I dont understand how that ends up being 9/sqrt(265) * cos(2t - @). and yes I undertand cos(t) + sin(t) = cost(t - @). I am taking ODE at UVA Wise, but my professor isn't teaching complex replacement. Any help would be seriously appreciated.
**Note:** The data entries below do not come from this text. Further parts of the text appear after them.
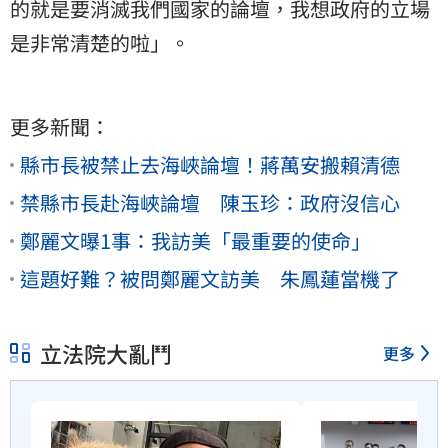
的就是要消滅我們國家的論壇，我想政府的立場
是非常清楚的啦」。
更多新聞：
縣市長被禁止去海峽論壇！蔣萬安搬賴清德
禁縣市長赴海峽論壇 陳玉珍：政府沒信心
鄭麗文曝1事：我訪美「最重要的使命」
這題好難？被問鄭麗文訪美 朱鳳蓮當機了
立法院大亂鬥
更多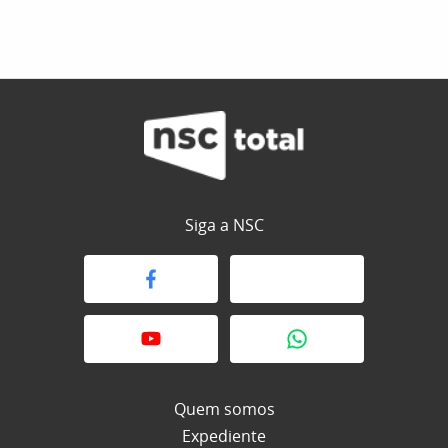
Siga a NSC
Quem somos
Expediente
I really want to learn this method.

2. wrwrwr

The complex solution is $$z_p = \frac{9 e^{2it}}{3 + 16i}$$, and what we want is its real part in the so-called amplitude-phase form. -- Start by transforming the denominator to the polar form: $$3 + 16i = \sqrt{3^2 + 16^2} e^{i \, atan2(16, 3)} = \sqrt{265} e^{i \phi}$$, where $$\phi = tan^{-1}(16/3)$$; -- (Don't yet use Euler's definition); -- Your solution is now: $$z_p = \frac{9}{\sqrt{265}} \frac{e^{2it}}{e^{i \phi}}$$; -- Now use a simple exponents law ($$x^n / x^m = x^{n-m}$$) to get $$z_p = \frac{9}{\sqrt{265}} e^{i (2t - \phi)}$$; -- Use Euler's formula: $$z_p = \frac{9}{\sqrt{265}} (cos(2t - \phi) + i \, sin(2t - \phi))$$; -- And drop the imaginary part: $$x_p = Re(z_p) = \frac{9}{\sqrt{265}} cos(2t - \phi)$$. You could also expand the numerator using Euler's, expand the fraction by denominator's conjugate, multiply brackets (leaving the conjugate in Cartesian form and using $$i^2 = -1$$), get the real part and use the trigonometric formula ($$a \, cos(\theta) + b \, sin(\theta) = A \, cos(\theta - \phi)$$ with $$a + ib = A \, e^{i \phi}$$).